Active Publication Date: 2021-11-09

NANJING UNIV OF POSTS & TELECOMM

View PDF5 Cites 4 Cited by

Summary
Abstract
Description
Claims
Application Information

AI Technical Summary
This helps you quickly interpret patents by identifying the three key elements:
Problems solved by technology
Method used
Benefits of technology

Problems solved by technology

[0006] In addition, the existing generative models are mainly represented by generative confrontation network (GAN) and variational autoencoder (VAE), but GAN has the defects of gradient disappearance and training instability, while the image generated by autoencoder is relatively blurred

At the same time, cross-modal image generation research is mainly based on text-based image generation, and these models can only handle cross-modal generation of a single modality, even if they can be extended, considering that the word-level features of text are relatively tactile and audio-usually in the form of Time-domain sequence representation is more complex, and text-based cross-modal models are not suitable for multi-modal scenarios

Method used

the structure of the environmentally friendly knitted fabric provided by the present invention; figure 2 Flow chart of the yarn wrapping machine for environmentally friendly knitted fabrics and storage devices; image 3 Is the parameter map of the yarn covering machine

Image

Smart Image Click on the blue labels to locate them in the text.

Viewing Examples

Smart Image

Examples

Experimental program

Comparison scheme

Effect test

Embodiment Construction

[0092] In order to make the object, technical solution and advantages of the present invention clearer, the present invention will be described in detail below with reference to the accompanying drawings and specific embodiments.
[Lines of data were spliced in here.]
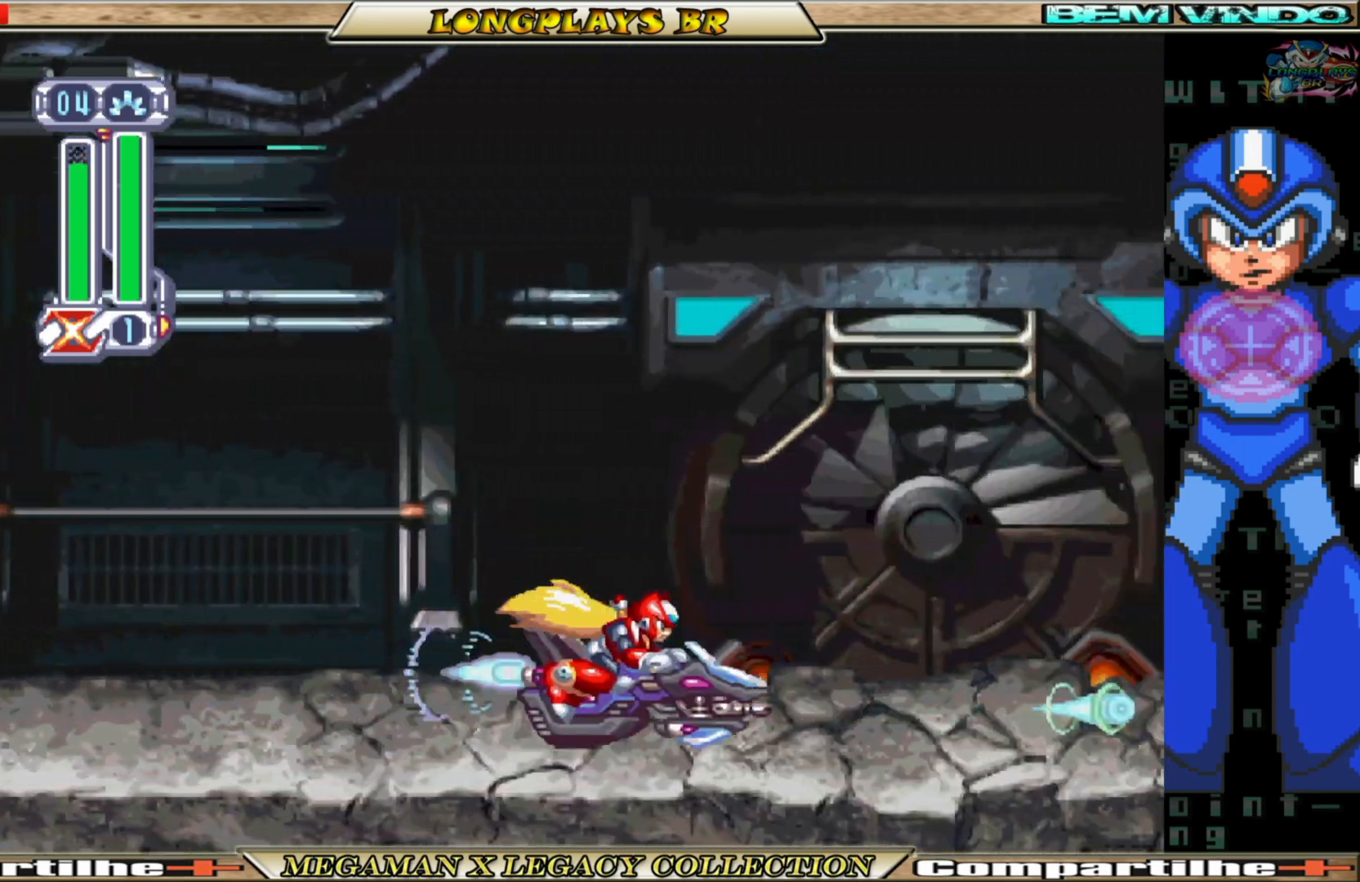
{"buttons": ["DPAD_LEFT"], "left_stick": "center", "right_stick": "center", "events": [[33, "X", "down"], [100, "X", "up"], [183, "X", "down"], [283, "X", "up"], [367, "X", "down"], [483, "X", "up"]]}
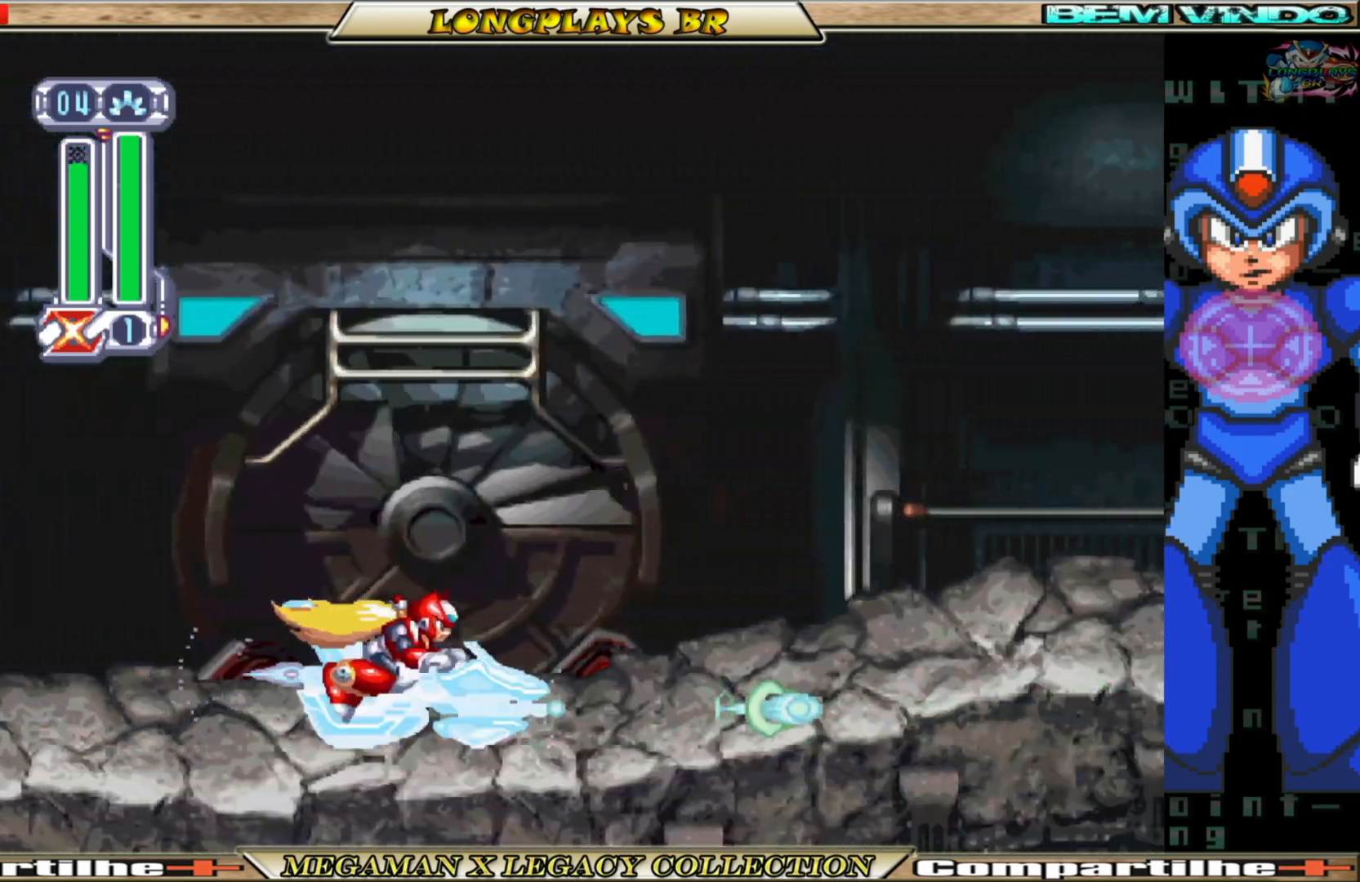
{"buttons": [], "left_stick": "center", "right_stick": "center", "events": [[50, "X", "down"], [67, "DPAD_LEFT", "up"], [150, "X", "up"], [233, "X", "down"], [317, "X", "up"], [433, "X", "down"], [500, "X", "up"]]}
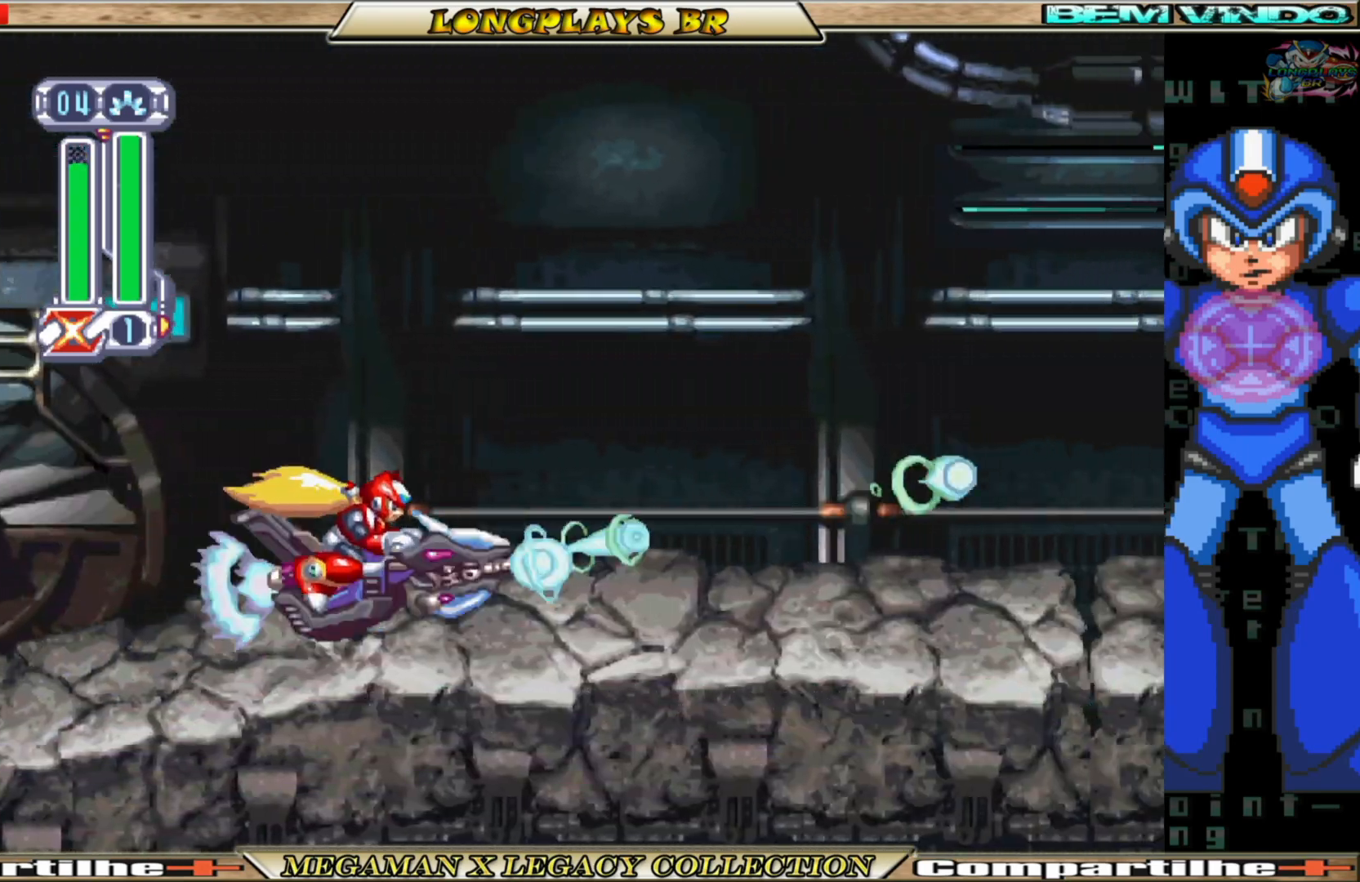
{"buttons": ["X"], "left_stick": "center", "right_stick": "center", "events": [[117, "X", "down"], [217, "X", "up"], [267, "X", "down"], [367, "X", "up"], [467, "X", "down"]]}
[0093] Efficient and accurate cross-modal image generation methods need to be formulated, capable of fusing different modalities and achieving high-quality image data reconstruction. In recent years, the confrontation generation model has achieved good success in the field of image generation, and the knowledge distillation model also provides a simple and efficient way to improve the fine-grained image generation. Therefore, the present invention proposes a cross-modal image generation method based on audio-tactile signal fusion. The fusion method based on deep semantics can improve the accuracy of model reconstruction; latent space learning maps the semantic features of cross-modal data to a "latent learning space" to measure the similarity of dif...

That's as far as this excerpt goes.